Excerpts from a dataset:

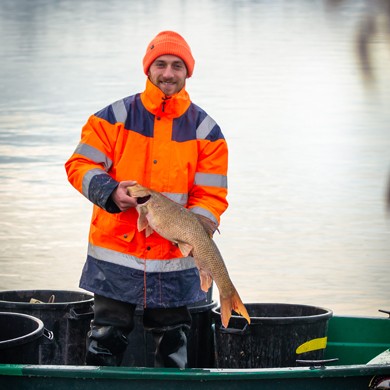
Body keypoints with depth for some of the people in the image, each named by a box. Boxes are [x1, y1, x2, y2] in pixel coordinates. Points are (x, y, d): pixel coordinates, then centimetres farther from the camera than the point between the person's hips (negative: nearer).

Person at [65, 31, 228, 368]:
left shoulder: (205, 131, 5)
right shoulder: (115, 118, 3)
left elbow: (211, 196, 2)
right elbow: (80, 165, 2)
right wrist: (111, 192, -18)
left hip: (174, 263, 1)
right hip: (115, 257, -1)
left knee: (173, 346, 8)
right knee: (106, 340, -2)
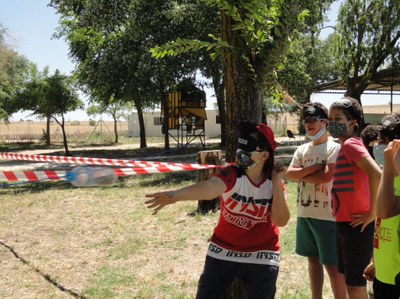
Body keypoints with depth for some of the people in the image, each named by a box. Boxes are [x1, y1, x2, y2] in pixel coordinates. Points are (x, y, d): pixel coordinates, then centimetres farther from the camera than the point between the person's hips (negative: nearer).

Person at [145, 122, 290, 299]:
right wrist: (175, 195, -62)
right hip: (223, 252, -1)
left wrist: (277, 182, -21)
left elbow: (280, 221, -17)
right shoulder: (231, 175, -20)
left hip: (261, 258, 1)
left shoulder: (275, 182, -8)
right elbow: (208, 188, -42)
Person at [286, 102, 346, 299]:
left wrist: (302, 174, -7)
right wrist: (314, 167, -13)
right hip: (304, 213, 7)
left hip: (327, 215, -7)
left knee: (332, 265, 0)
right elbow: (289, 174, -1)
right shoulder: (302, 149, 10)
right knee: (313, 260, 17)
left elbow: (326, 176, -22)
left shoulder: (334, 148, -10)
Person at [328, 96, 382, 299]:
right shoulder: (345, 146, 12)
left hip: (355, 225, -9)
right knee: (349, 281, 19)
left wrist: (372, 213, -22)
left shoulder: (351, 144, -15)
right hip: (344, 223, 9)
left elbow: (376, 173, -30)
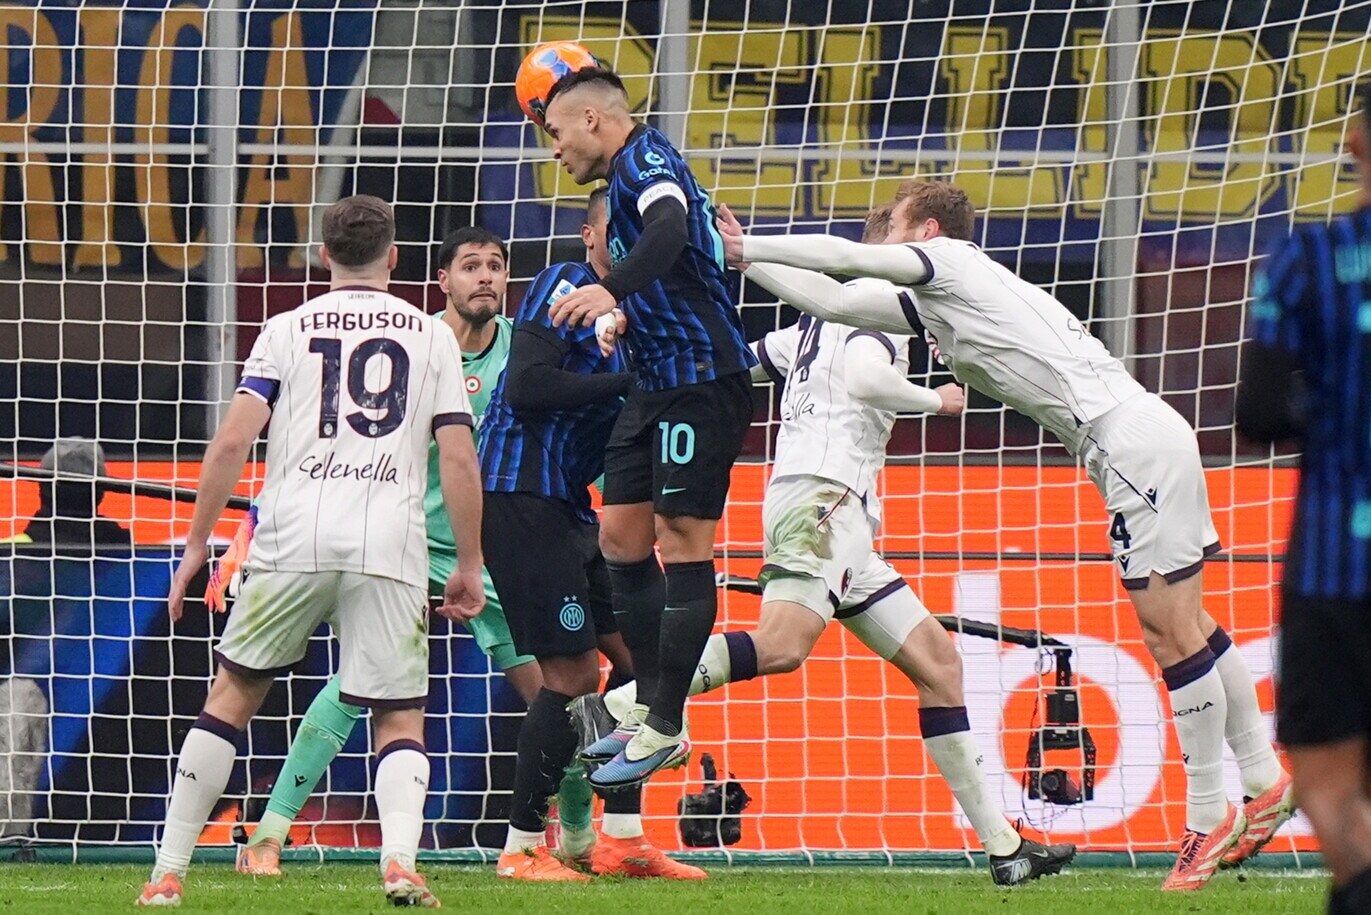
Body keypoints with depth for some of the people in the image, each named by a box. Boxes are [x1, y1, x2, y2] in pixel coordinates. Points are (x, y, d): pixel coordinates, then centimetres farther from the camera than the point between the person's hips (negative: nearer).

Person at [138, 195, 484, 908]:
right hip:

Exercise directions:
Respond with a number only, please: how many lines in this data include the word "knee".

Solution for this problem:
5